Document passage:
On February 19, 2007, Araújo was appointed as new Minister of Foreign Affairs by President Álvaro Uribe, replacing María Consuelo Araújo (no relation to Fernando Araújo) who resigned due to her brother's involvement in the 2006–2007 Colombian para-political scandal. Araújo resigned from the post on July 16, 2008.

==Personal life==
Araújo is one of the eight children of Alberto Araújo Merlano and Judith Perdomo. Araújo's brothers and sisters are Alberto Ignacio, Liana, Gerardo, Judith Elvira, Carolina, Juan Carlos and Rodrigo.

===First marriage===
Araújo had four sons from his first marriage; Manuel Santiago, Sergio Alejandro, Fernando Nicolás and Luis Ernesto.

Study questions:
a – Render this sentence from the passage on Fernando Araújo in Spanish: "Araújo resigned from the post on July 16, 2008."
b – According to the passage on Fernando Araújo, how many sons did he have from his first marriage?
c – Pick up the passage on Fernando Araújo after its final sentence and carry it forward.
The listing comes from a separate source and has no connection to the passage on Fernando Araújo.

Material provided:
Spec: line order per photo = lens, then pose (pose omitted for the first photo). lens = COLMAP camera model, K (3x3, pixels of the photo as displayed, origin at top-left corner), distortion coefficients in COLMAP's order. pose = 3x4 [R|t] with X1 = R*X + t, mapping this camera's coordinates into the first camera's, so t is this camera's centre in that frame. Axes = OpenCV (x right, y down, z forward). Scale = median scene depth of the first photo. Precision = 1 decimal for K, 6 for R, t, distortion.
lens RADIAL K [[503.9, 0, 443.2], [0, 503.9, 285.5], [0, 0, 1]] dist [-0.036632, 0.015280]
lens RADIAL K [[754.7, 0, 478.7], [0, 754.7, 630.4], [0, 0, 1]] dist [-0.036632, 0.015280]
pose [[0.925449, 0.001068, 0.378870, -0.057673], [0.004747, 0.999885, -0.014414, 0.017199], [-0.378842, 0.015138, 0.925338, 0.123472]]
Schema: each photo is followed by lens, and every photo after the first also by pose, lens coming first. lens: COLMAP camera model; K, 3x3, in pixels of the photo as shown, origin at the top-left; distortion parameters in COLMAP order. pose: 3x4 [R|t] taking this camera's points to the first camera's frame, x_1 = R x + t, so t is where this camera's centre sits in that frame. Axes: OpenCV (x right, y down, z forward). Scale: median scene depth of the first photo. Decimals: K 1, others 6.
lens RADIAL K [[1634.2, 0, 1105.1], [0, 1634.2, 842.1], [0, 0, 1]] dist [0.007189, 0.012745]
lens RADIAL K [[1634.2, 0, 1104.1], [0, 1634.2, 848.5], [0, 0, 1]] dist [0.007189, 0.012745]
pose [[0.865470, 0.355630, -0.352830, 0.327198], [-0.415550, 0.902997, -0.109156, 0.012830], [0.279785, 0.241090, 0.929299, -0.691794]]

Task responses:
a – Araújo renunció al cargo el 16 de julio de 2008.

b – Four sons: Manuel Santiago, Sergio Alejandro, Fernando Nicolás and Luis Ernesto.

c –
===Second marriage===
Araújo's second marriage was with Mónica Yamhure Gossaín. They had been married for only seven months and were planning to have a child when he was kidnapped on December 4, 2000, by the FARC guerrillas. Coincidentally it was on Yamhure's birthday. She left him while he was in captivity and remarried. Araújo found out about this upon his arrival to Cartagena on January 5, 2007, a few hours after being evacuated from the Montes de María jungle mountains in southern Bolivar. He was surprised by her absence after his release and asked his brother about her whereabouts, who told him of her leaving.